WHAT THE TASK REQUIRES
Both the line with "right elbow: (529, 810)" and the line with "left wrist: (484, 910)" in the records below must appear in the output, along with every line between them, exactly and with nothing added.

MATERIAL FOR THIS TASK
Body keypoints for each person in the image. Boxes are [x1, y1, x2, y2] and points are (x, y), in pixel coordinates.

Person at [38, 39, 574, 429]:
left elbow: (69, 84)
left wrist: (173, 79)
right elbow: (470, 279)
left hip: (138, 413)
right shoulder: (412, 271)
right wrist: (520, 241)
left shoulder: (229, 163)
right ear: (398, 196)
--
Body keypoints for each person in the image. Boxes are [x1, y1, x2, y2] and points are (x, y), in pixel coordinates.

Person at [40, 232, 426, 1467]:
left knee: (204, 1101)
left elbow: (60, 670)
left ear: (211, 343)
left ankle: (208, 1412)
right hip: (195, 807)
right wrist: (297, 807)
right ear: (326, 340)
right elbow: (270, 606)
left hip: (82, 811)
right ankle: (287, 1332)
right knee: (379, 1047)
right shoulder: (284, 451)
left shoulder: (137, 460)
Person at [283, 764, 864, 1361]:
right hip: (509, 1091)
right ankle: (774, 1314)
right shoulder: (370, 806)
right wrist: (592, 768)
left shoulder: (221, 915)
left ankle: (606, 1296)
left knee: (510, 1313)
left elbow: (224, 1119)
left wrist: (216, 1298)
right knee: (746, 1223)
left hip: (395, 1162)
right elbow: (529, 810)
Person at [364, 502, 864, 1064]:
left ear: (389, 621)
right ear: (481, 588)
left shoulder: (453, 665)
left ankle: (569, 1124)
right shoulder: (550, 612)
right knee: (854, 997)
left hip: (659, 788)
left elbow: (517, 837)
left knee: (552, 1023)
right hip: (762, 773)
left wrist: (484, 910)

ANSWER SPACE
right elbow: (529, 810)
Person at [364, 502, 864, 1064]:
left ear: (389, 621)
right ear: (481, 588)
left shoulder: (453, 665)
left ankle: (569, 1124)
right shoulder: (550, 612)
right knee: (854, 997)
left hip: (659, 788)
left elbow: (517, 837)
left knee: (552, 1023)
right hip: (762, 773)
left wrist: (484, 910)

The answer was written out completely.